Page extract
CT imaging of the spine is negative for acute traumatic injury.

MRI of the complete spine is negative for any spinal cord lesions or pathology.

Throughout the shift, the patient shows mild improvements on physical exam, with strength improving to 2/5 and sensation improving to sensation of noxious stimuli.

The patient is admitted to Trauma ICR. Neurology is consulted and in agreement with ED for concern of spinal shock. Over three days, the patient continues to improve and ultimately walks out of hospital.

What is Spinal Shock?

Euphemized as “concussion of spinal cord,” spinal shock manifests as transient distal areflexia, lasting from a few hours to weeks. Initially, the patient experiences a flaccid quadriplegia along with areflexia. Segmental reflexes usually start to return within 24 hours as the spinal shock starts to resolve. Bulbocavernosus reflex (S2-S4) is among the first to return. It is important to note that spinal shock may make a incomplete spinal cord lesion seem like it is complete. Thus, final neurological prognosis for spinal cord injuries can not be made in the ED!

Every spinal cord trauma patient presenting to the ED has suffered primary spinal cord injury (injury to bone, blood supply, soft tissue swelling, etc). Our goal in the ED is to prevent secondary injury, which mostly consists of preventing further traumatic injury to the cord as well as preventing hypoxemia and hypotension, physiologic states obviously not beneficial to injured nerve tissues.

Exercise 1
According to the spinal shock passage, what does the ED aim to prevent in order to avoid secondary injury? List each one.
Exercise 2
In the spinal shock passage, which reflex is among the first to return?
Exercise 3
Write the next part of the spinal shock passage, beginning after its final sentence.
The items that follow have no connection to the spinal shock passage.

Collected data
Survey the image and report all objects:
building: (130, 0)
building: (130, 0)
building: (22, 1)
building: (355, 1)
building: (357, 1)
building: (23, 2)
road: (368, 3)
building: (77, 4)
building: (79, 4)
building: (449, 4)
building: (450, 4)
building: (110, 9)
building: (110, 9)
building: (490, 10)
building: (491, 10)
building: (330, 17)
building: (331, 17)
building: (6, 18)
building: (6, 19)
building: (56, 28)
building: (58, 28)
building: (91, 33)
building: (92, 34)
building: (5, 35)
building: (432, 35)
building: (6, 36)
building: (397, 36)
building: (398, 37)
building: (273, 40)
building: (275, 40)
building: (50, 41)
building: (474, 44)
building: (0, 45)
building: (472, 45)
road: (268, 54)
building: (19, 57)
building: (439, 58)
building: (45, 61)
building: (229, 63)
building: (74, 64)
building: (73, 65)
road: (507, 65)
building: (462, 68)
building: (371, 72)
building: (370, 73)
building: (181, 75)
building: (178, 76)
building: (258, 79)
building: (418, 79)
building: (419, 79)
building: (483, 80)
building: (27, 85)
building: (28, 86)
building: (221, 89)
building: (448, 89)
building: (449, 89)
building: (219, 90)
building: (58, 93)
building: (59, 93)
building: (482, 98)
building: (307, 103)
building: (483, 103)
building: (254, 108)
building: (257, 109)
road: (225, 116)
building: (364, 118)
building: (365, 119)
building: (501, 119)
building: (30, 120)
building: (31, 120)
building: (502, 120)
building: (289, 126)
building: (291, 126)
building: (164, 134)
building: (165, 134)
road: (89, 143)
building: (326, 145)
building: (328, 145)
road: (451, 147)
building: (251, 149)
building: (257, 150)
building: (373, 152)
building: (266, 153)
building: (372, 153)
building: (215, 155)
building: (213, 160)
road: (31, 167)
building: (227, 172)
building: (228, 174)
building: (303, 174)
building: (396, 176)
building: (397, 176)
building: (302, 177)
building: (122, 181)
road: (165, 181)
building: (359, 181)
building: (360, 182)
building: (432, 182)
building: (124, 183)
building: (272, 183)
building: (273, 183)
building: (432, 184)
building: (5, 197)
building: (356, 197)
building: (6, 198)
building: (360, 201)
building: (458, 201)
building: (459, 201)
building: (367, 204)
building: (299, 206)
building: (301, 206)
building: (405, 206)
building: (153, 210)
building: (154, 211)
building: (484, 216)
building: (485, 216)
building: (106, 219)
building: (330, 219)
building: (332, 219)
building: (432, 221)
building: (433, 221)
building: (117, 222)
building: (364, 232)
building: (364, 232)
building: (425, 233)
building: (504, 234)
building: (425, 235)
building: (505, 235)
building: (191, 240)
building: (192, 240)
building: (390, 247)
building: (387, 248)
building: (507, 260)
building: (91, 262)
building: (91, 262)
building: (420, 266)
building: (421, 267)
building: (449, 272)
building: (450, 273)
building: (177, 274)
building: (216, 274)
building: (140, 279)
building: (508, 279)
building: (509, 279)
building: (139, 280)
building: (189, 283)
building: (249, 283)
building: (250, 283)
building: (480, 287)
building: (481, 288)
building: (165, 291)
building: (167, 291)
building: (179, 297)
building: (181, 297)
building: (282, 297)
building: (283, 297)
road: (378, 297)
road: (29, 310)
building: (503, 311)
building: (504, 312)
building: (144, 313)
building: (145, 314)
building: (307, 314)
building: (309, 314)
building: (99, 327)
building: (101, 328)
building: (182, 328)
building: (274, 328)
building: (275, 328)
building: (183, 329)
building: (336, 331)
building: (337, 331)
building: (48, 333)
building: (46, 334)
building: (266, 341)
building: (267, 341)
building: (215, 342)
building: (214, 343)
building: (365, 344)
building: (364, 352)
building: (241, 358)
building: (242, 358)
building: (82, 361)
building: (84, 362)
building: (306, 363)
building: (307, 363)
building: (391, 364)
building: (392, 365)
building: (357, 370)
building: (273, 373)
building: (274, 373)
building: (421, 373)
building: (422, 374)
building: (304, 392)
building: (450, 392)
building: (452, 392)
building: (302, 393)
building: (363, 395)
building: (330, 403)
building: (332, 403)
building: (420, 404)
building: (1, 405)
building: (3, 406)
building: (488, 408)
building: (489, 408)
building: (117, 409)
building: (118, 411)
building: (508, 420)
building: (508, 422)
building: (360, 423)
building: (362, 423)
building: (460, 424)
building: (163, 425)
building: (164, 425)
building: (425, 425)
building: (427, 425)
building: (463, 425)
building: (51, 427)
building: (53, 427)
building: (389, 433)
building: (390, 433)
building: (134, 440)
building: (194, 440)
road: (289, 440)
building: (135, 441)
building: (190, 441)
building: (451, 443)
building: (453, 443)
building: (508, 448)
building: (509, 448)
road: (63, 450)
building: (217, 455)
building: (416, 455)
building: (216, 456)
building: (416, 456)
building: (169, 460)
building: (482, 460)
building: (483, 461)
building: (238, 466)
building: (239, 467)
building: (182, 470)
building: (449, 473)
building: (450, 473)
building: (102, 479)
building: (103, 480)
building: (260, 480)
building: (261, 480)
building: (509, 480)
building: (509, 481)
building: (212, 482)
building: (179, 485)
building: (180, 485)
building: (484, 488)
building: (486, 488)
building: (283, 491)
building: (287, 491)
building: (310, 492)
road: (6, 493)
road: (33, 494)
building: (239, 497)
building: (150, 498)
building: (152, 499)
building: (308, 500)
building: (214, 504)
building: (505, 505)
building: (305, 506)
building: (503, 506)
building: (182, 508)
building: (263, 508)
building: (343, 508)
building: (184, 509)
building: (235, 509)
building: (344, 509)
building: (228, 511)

Result 1
Further traumatic injury to the cord, hypoxemia, and hypotension.

Result 2
The bulbocavernosus reflex (S2-S4).

Result 3
This patient warranted a cervical collar due to neurological deficits, altered level of consciousness in field, and concern for head injury. The collar alone is really just a reminder to the provider “to avoid moving the neck.” True c-spine immobilization requires head tape/sandbags etc.

If your spinal injury patient does this…

  • Begins to vomit - if you have the staff support then perform a concerted effort to log roll. If you are by yourself and patient is about to vomit consider Trendelenburg position to allow gravity to take emesis away from airway.

  • Becomes tachypneic - With shallow breathing above, have a low threshold to intubate for fear of injury to diaphragm innervation levels (C3-5) or intercostal muscle innervation (T1-12).

  • Becomes hypotensive - Aggressively search for possible sources of hemorrhage and transfuse blood. After these steps, then consider the presence of neurogenic shock and treat with vasopressors.

Take Away #1

Avoid Secondary Spinal cord injury - Place the patient on supplemental oxygen for a goal Spo2 99-100% and a MAP goal of 65-70. Immobilize the spine. Note that rolling a patient is not a benign maneuver and while you may be holding c-spine during a roll, the unstable injured thoracic and lumbar spine can shift in position.

Take Away #2

Spinal Shock and Neurogenic Shock are two different entities:

Spinal shock is a “concussion” to spinal cord resulting in temporary loss of motor and sensory function below level of lesion.

Neurogenic Shock is hypotension, bradycardia, and peripheral vasodilation secondary to loss of sympathetic tone. It typically occurs with cord lesions T6 and higher. Hypotension in a trauma patient is hemorrhagic until proven otherwise. If certain no hemorrhaging, then treat neurogenic shock with a norepinephrine drip. Be wary of increasing vagal tone with maneuvers such as suctioning or nasogastric tube insertion as these can worsen the neurogenic shock.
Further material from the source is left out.